Tuttavia, anche quando ci sarà venuto a noia il titolo, ci rimane pur sempre la sandbox a garantirci un certo grado di rigiocabilità! Eh sì, perché lo schermo dei titoli agisce come se fosse un livello senza scopo né limitazione, se non quella di un certo numero di oggetti evocati, per cui ci si potrà divertire nel fare le peggiori assurdità senza premi né punizioni, giusto per il gusto di dire “io sono Dio”! Cosa ci impedisce di creare un'idra, ipnotizzarla e costringerla a indossare un cappello buffo su ogni testa? Perché non zombificare Babbo Natale e mandarlo contro una mummia, o sparare a una farfalla con un bazooka mentre cavalchiamo un lupo?

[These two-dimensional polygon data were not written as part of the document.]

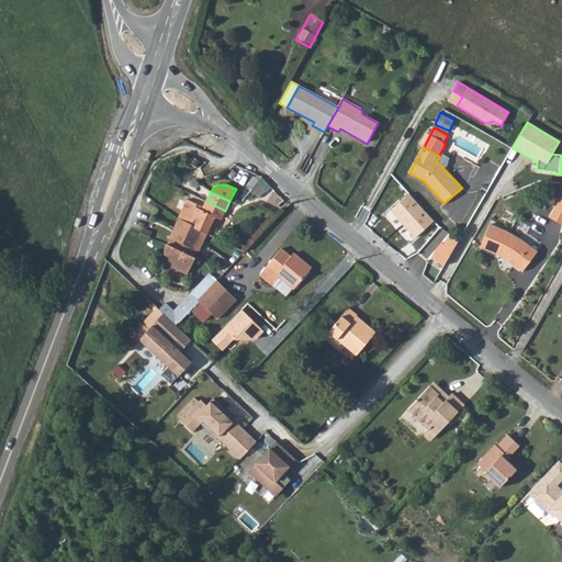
[(409,192),(391,210),(403,223),(422,205),(409,192)]
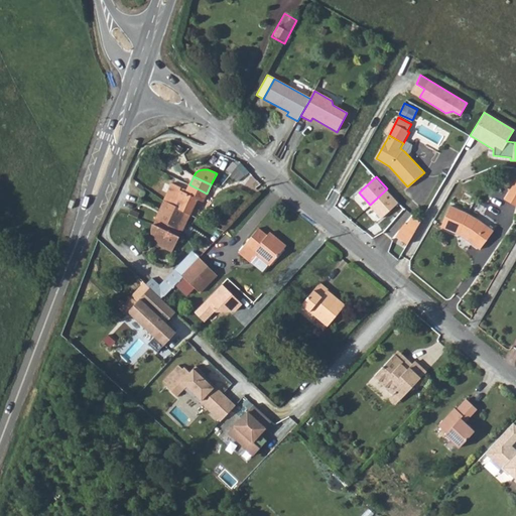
[(515,177),(504,199),(515,206),(515,177)]
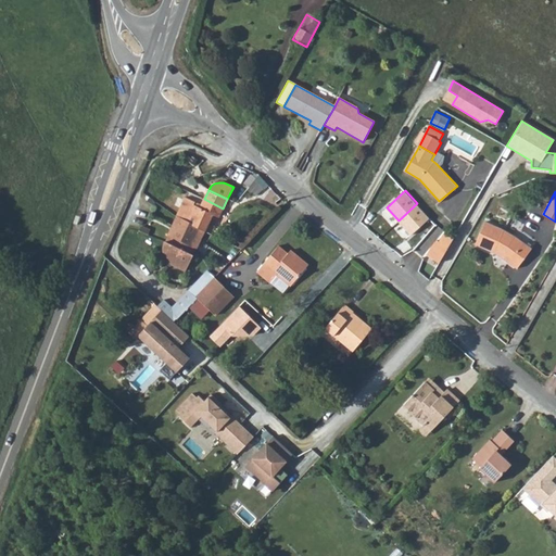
[(218,217),(223,209),(204,199),(201,207),(194,204),(196,201),(186,197),(176,216),(179,218),(179,216),(200,228),(204,230),(212,214),(218,217)]
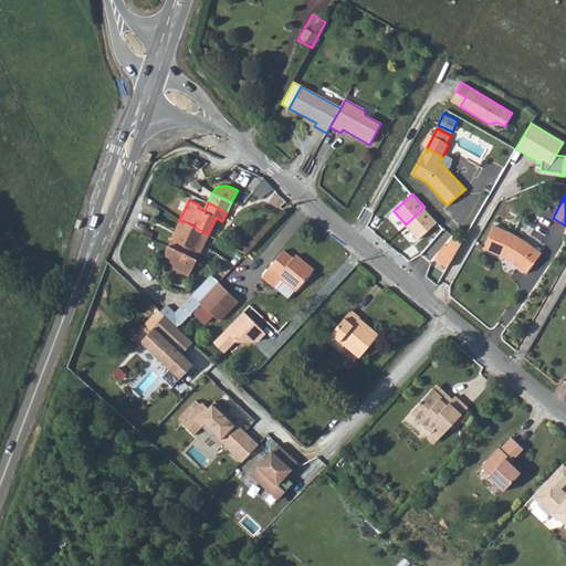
[(425,207),(406,224),(419,239),(438,221),(425,207)]
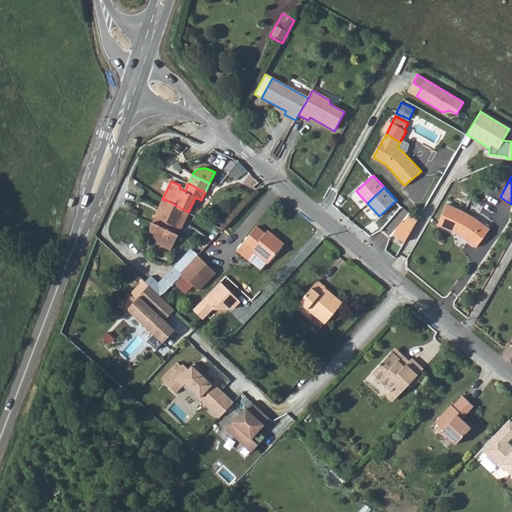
[(161,208),(180,218),(184,210),(165,199),(165,201),(161,208)]
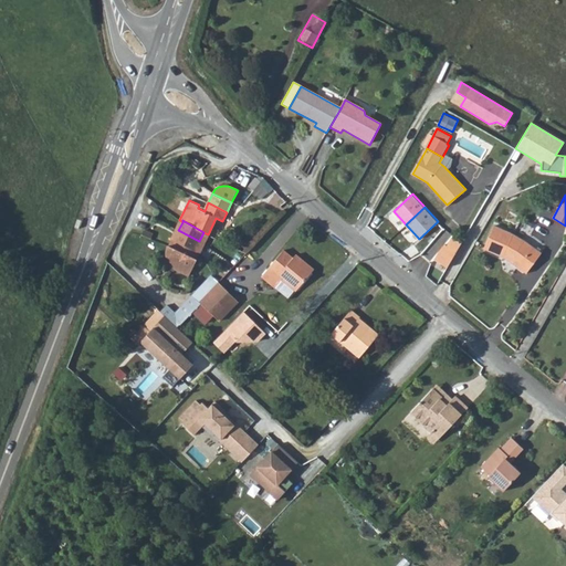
[(514,234),(493,226),(483,248),(507,259),(525,272),(541,252),(526,241),(514,234)]
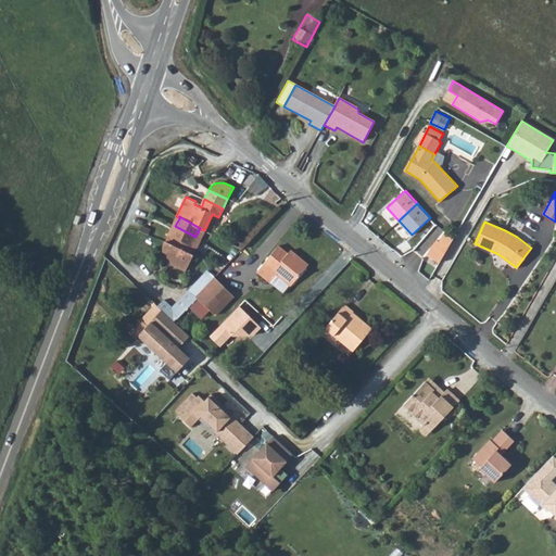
[(191,245),(196,237),(175,226),(171,236),(169,235),(166,241),(181,248),(182,249),(185,242),(191,245)]
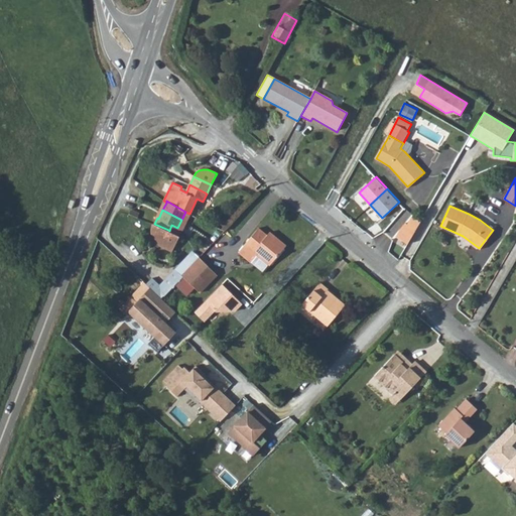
[(396,234),(409,241),(421,219),(412,214),(408,222),(406,221),(396,234)]
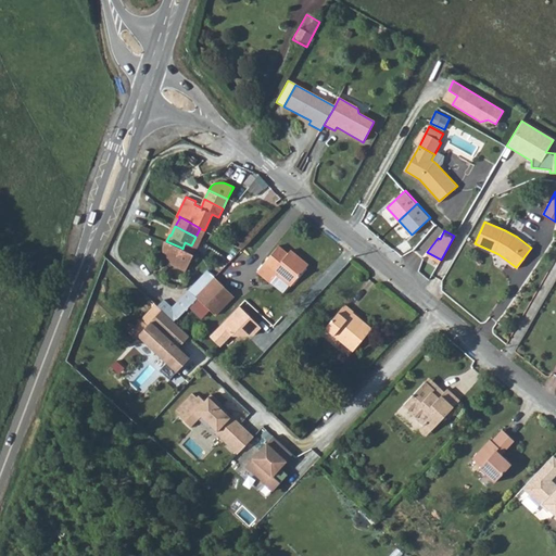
[(192,254),(196,248),(191,245),(185,242),(182,249),(181,248),(166,241),(165,240),(164,248),(164,253),(166,256),(169,261),(172,263),(174,264),(186,270),(193,254),(192,254)]
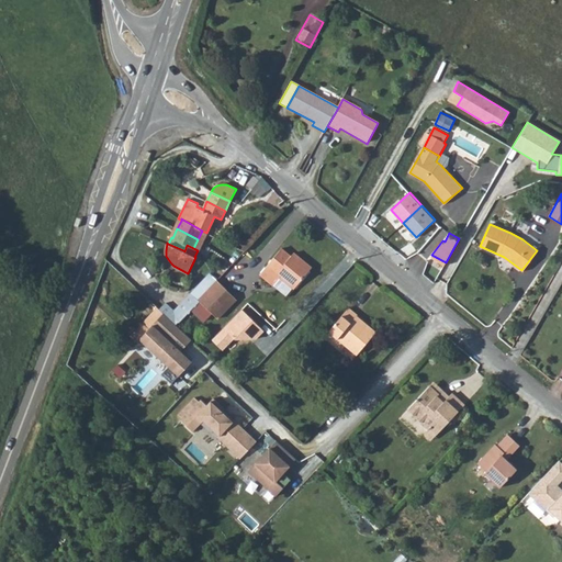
[(291,256),(281,248),(259,274),(272,285),(279,278),(294,290),(307,272),(298,263),(301,259),(293,253),(291,256)]
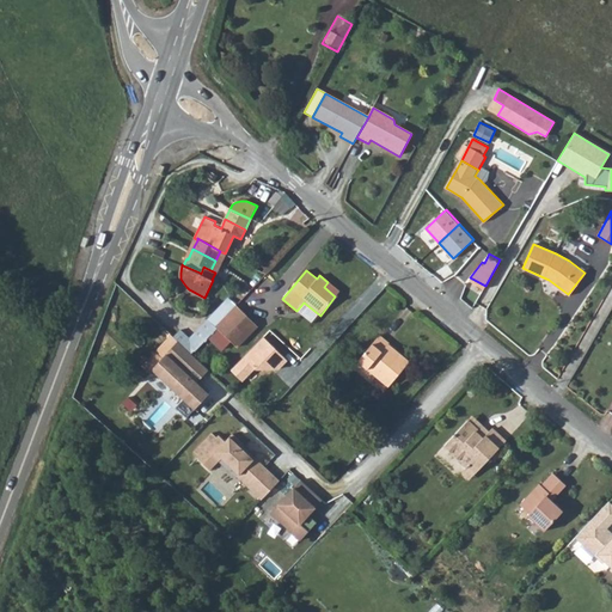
[(340,292),(328,282),(324,287),(335,297),(340,292)]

Il punto è che non si può vendere un'esperienza del genere, per quanto divertente, come un titolo a prezzo pieno, un gioco per essere tale deve avere almeno uno scopo ultimo, per come la vedo io. Insomma, ce ne sono di cose da limare in questo gioco, ma del resto la portata del concept iniziale era davvero troppo vasta per poter tenere conto di tutto.


COMMENTO FINALE


"Alla fine, Scribblenauts rimane più che altro un titolo adatto a una fascia d'età scolare, ma non lo dico solo per l'aspetto giocoso e infantile e le musichette cantilenanti: per i ragazzi si può rivelare uno strumento utile per migliorare e ampliare il proprio lessico (e nel mentre sterminare specie protette con una motosega e/o un buco nero), e nell'esercitare la propria mente in semplici ragionamenti, mentre gli adulti possono venire presto sopraffatti dalla ripetitività e insensatezza di base del tutto, e soprattutto dal fallimentare sistema di controlli. Peccato perché l'idea di base è indubbiamente ottima e originale: se solo il concept fosse stato incanalato meglio avremmo potuto avere una pietra miliare del gaming moderno fra le mani."